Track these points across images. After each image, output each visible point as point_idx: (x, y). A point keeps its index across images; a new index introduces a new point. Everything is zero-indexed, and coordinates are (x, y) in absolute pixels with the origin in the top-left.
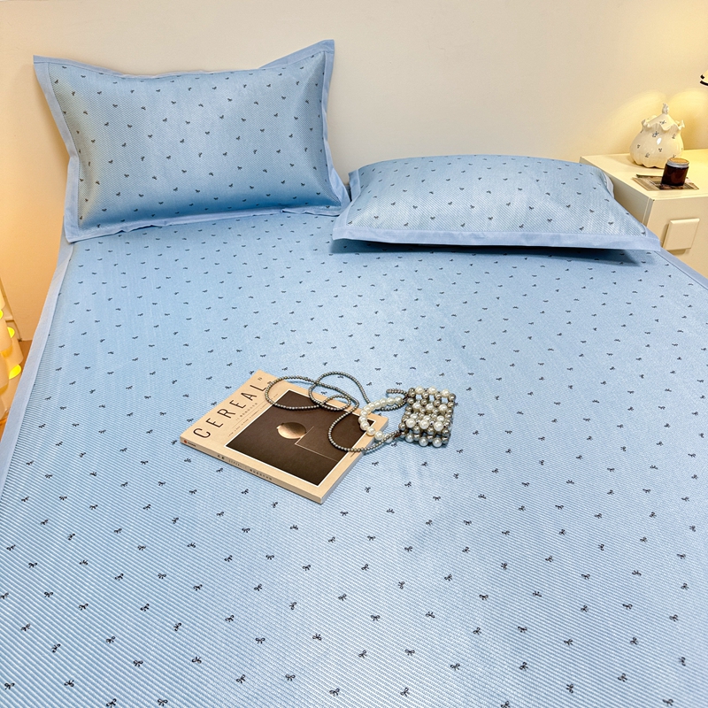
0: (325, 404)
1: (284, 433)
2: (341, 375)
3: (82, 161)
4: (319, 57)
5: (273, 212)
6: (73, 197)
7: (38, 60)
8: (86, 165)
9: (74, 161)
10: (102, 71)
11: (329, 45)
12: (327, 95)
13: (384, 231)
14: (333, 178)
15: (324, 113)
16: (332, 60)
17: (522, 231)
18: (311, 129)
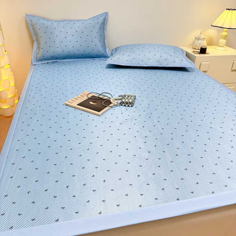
0: (102, 98)
1: (91, 103)
2: (107, 93)
3: (38, 43)
6: (35, 53)
7: (26, 15)
8: (39, 44)
9: (35, 43)
11: (106, 14)
12: (106, 27)
13: (120, 62)
14: (107, 50)
15: (105, 32)
16: (107, 17)
17: (158, 63)
18: (101, 36)
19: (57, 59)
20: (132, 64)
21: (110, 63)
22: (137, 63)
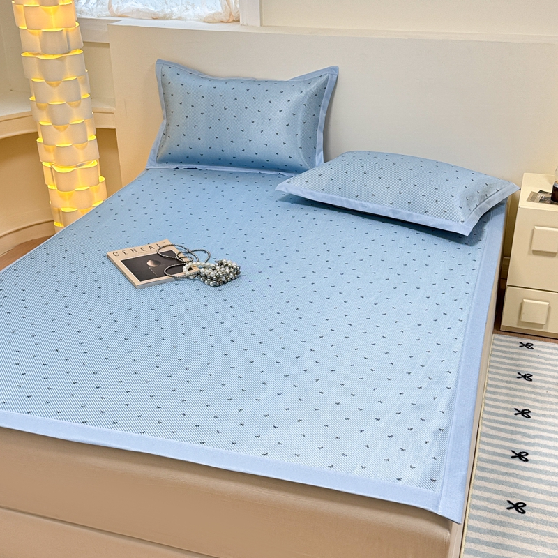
2: (206, 252)
3: (167, 123)
4: (325, 77)
5: (274, 173)
10: (192, 72)
11: (335, 70)
12: (328, 102)
13: (309, 191)
14: (320, 157)
15: (322, 114)
16: (334, 80)
17: (390, 207)
18: (304, 123)
19: (199, 163)
20: (332, 199)
21: (283, 189)
22: (344, 198)
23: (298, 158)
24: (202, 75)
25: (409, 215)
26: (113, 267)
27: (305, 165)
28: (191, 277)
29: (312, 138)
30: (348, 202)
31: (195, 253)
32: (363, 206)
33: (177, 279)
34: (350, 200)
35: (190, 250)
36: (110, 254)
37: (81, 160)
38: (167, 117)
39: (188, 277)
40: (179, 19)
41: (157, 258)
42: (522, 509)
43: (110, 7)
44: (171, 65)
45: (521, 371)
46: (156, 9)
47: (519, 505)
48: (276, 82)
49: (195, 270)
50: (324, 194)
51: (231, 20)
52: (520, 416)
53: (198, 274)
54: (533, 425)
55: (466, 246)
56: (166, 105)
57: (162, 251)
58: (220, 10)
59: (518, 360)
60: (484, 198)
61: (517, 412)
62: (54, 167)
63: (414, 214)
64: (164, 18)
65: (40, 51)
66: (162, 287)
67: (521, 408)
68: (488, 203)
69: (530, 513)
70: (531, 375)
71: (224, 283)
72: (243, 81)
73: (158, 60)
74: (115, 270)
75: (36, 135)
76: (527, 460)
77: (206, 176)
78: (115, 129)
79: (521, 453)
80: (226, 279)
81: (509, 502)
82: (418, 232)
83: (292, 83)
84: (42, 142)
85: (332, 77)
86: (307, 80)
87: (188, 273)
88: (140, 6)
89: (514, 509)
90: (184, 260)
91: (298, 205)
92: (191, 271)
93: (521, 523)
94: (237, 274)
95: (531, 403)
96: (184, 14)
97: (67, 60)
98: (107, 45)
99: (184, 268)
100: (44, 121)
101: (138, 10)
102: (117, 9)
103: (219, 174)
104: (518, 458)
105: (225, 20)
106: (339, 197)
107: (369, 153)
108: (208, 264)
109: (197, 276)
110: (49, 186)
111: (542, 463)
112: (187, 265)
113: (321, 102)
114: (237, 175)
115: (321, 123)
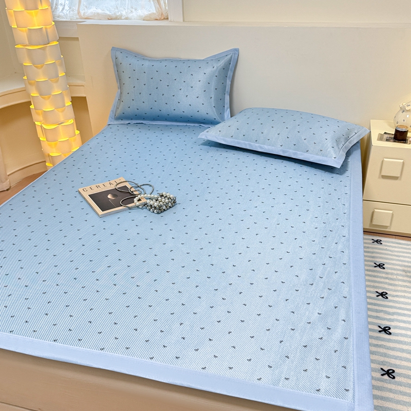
0: (132, 192)
1: (109, 196)
3: (120, 91)
5: (196, 125)
6: (115, 106)
10: (136, 55)
11: (236, 51)
12: (232, 74)
13: (221, 138)
14: (227, 113)
15: (228, 82)
16: (236, 57)
17: (281, 148)
18: (216, 89)
19: (144, 119)
20: (239, 143)
21: (203, 137)
22: (247, 142)
23: (213, 114)
24: (144, 57)
25: (295, 154)
26: (83, 200)
27: (218, 119)
28: (140, 207)
29: (222, 99)
30: (250, 145)
31: (142, 187)
32: (261, 148)
33: (130, 208)
34: (252, 143)
35: (139, 185)
36: (81, 190)
37: (62, 119)
38: (121, 87)
39: (138, 207)
40: (127, 19)
41: (114, 192)
42: (392, 375)
43: (79, 13)
44: (122, 51)
45: (376, 261)
46: (110, 12)
47: (390, 371)
48: (195, 61)
49: (143, 201)
50: (232, 140)
51: (162, 18)
52: (380, 297)
53: (145, 204)
54: (391, 304)
55: (338, 175)
56: (119, 79)
57: (118, 186)
58: (155, 12)
59: (373, 253)
60: (347, 139)
61: (378, 294)
62: (43, 125)
63: (298, 152)
64: (116, 19)
65: (27, 43)
66: (119, 215)
67: (380, 291)
68: (350, 143)
69: (398, 378)
70: (384, 265)
71: (164, 210)
72: (172, 60)
73: (113, 48)
74: (84, 202)
75: (29, 103)
76: (390, 334)
77: (149, 128)
78: (85, 97)
79: (385, 327)
80: (166, 207)
81: (382, 369)
82: (301, 165)
83: (206, 61)
84: (33, 108)
85: (234, 56)
86: (217, 58)
87: (138, 203)
88: (99, 11)
89: (386, 375)
90: (135, 193)
91: (214, 148)
92: (140, 202)
93: (393, 387)
94: (174, 203)
95: (386, 286)
96: (130, 15)
97: (47, 49)
98: (77, 39)
99: (135, 199)
100: (34, 94)
101: (98, 14)
102: (84, 14)
103: (158, 127)
104: (383, 332)
105: (158, 18)
106: (243, 142)
107: (263, 109)
108: (152, 196)
109: (145, 205)
110: (41, 139)
111: (402, 335)
112: (137, 198)
113: (227, 74)
114: (170, 127)
115: (228, 88)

» **Your objective**: Can you update the records above by replacing "top-left" with "upper-left", leaving everything else unchanged and omitting the pictures?

» **Output of the exercise**:
Track these points across images. After each image, output each visible point as point_idx: (x, y). A point keeps its index across images; a new index introduces a new point. Everything is zero-indexed, and coordinates are (x, y) in absolute pixels with the origin in the upper-left.
0: (325, 404)
1: (284, 433)
2: (341, 375)
3: (82, 161)
4: (319, 57)
5: (273, 212)
6: (73, 197)
7: (38, 60)
8: (86, 165)
9: (74, 161)
10: (102, 71)
11: (329, 45)
12: (327, 95)
13: (384, 231)
14: (333, 178)
15: (324, 113)
16: (332, 60)
17: (522, 231)
18: (311, 129)
0: (102, 98)
1: (91, 103)
2: (107, 93)
3: (38, 43)
6: (35, 53)
7: (26, 15)
8: (39, 44)
9: (35, 43)
11: (106, 14)
12: (106, 27)
13: (120, 62)
14: (107, 50)
15: (105, 32)
16: (107, 17)
17: (158, 63)
18: (101, 36)
19: (57, 59)
20: (132, 64)
21: (110, 63)
22: (137, 63)
2: (206, 252)
3: (167, 123)
4: (325, 77)
5: (274, 173)
10: (192, 72)
11: (335, 70)
12: (328, 102)
13: (309, 191)
14: (320, 157)
15: (322, 114)
16: (334, 80)
17: (390, 207)
18: (304, 123)
19: (199, 163)
20: (332, 199)
21: (283, 189)
22: (344, 198)
23: (298, 158)
24: (202, 75)
25: (409, 215)
26: (113, 267)
27: (305, 165)
28: (191, 277)
29: (312, 138)
30: (348, 202)
31: (195, 253)
32: (363, 206)
33: (177, 279)
34: (350, 200)
35: (190, 250)
36: (110, 254)
37: (81, 160)
38: (167, 117)
39: (188, 277)
40: (179, 19)
41: (157, 258)
42: (522, 509)
43: (110, 7)
44: (171, 65)
45: (521, 371)
46: (156, 9)
47: (519, 505)
48: (276, 82)
49: (195, 270)
50: (324, 194)
51: (231, 20)
52: (520, 416)
53: (198, 274)
54: (533, 425)
55: (466, 246)
56: (166, 105)
57: (162, 251)
58: (220, 10)
59: (518, 360)
60: (484, 198)
61: (517, 412)
62: (54, 167)
63: (414, 214)
64: (164, 18)
65: (40, 51)
66: (162, 287)
67: (521, 408)
68: (488, 203)
69: (530, 513)
70: (531, 375)
71: (224, 283)
72: (243, 81)
73: (158, 60)
74: (115, 270)
75: (36, 135)
76: (527, 460)
77: (206, 176)
78: (115, 129)
79: (521, 453)
80: (226, 279)
81: (509, 502)
82: (418, 232)
83: (292, 83)
84: (42, 142)
85: (332, 77)
86: (307, 80)
87: (188, 273)
88: (140, 6)
89: (514, 509)
90: (184, 260)
91: (298, 205)
92: (191, 271)
93: (521, 523)
94: (237, 274)
95: (531, 403)
96: (184, 14)
97: (67, 60)
98: (107, 45)
99: (184, 268)
100: (44, 121)
101: (138, 10)
102: (117, 9)
103: (219, 174)
104: (518, 458)
105: (225, 20)
106: (339, 197)
107: (369, 153)
108: (208, 264)
109: (197, 276)
110: (49, 186)
111: (542, 463)
112: (187, 265)
113: (321, 102)
114: (237, 175)
115: (321, 123)
0: (132, 192)
1: (109, 196)
3: (120, 91)
5: (196, 125)
6: (115, 106)
10: (136, 55)
11: (236, 51)
12: (232, 74)
13: (221, 138)
14: (227, 113)
15: (228, 82)
16: (236, 57)
17: (281, 148)
18: (216, 89)
19: (144, 119)
20: (239, 143)
21: (203, 137)
22: (247, 142)
23: (213, 114)
24: (144, 57)
25: (295, 154)
26: (83, 200)
27: (218, 119)
28: (140, 207)
29: (222, 99)
30: (250, 145)
31: (142, 187)
32: (261, 148)
33: (130, 208)
34: (252, 143)
35: (139, 185)
36: (81, 190)
37: (62, 119)
38: (121, 87)
39: (138, 207)
40: (127, 19)
41: (114, 192)
42: (392, 375)
43: (79, 13)
44: (122, 51)
45: (376, 261)
46: (110, 12)
47: (390, 371)
48: (195, 61)
49: (143, 201)
50: (232, 140)
51: (162, 18)
52: (380, 297)
53: (145, 204)
54: (391, 304)
55: (338, 175)
56: (119, 79)
57: (118, 186)
58: (155, 12)
59: (373, 253)
60: (347, 139)
61: (378, 294)
62: (43, 125)
63: (298, 152)
64: (116, 19)
65: (27, 43)
66: (119, 215)
67: (380, 291)
68: (350, 143)
69: (398, 378)
70: (384, 265)
71: (164, 210)
72: (172, 60)
73: (113, 48)
74: (84, 202)
75: (29, 103)
76: (390, 334)
77: (149, 128)
78: (85, 97)
79: (385, 327)
80: (166, 207)
81: (382, 369)
82: (301, 165)
83: (206, 61)
84: (33, 108)
85: (234, 56)
86: (217, 58)
87: (138, 203)
88: (99, 11)
89: (386, 375)
90: (135, 193)
91: (214, 148)
92: (140, 202)
93: (393, 387)
94: (174, 203)
95: (386, 286)
96: (130, 15)
97: (47, 49)
98: (77, 39)
99: (135, 199)
100: (34, 94)
101: (98, 14)
102: (84, 14)
103: (158, 127)
104: (383, 332)
105: (158, 18)
106: (243, 142)
107: (263, 109)
108: (152, 196)
109: (145, 205)
110: (41, 139)
111: (402, 335)
112: (137, 198)
113: (227, 74)
114: (170, 127)
115: (228, 88)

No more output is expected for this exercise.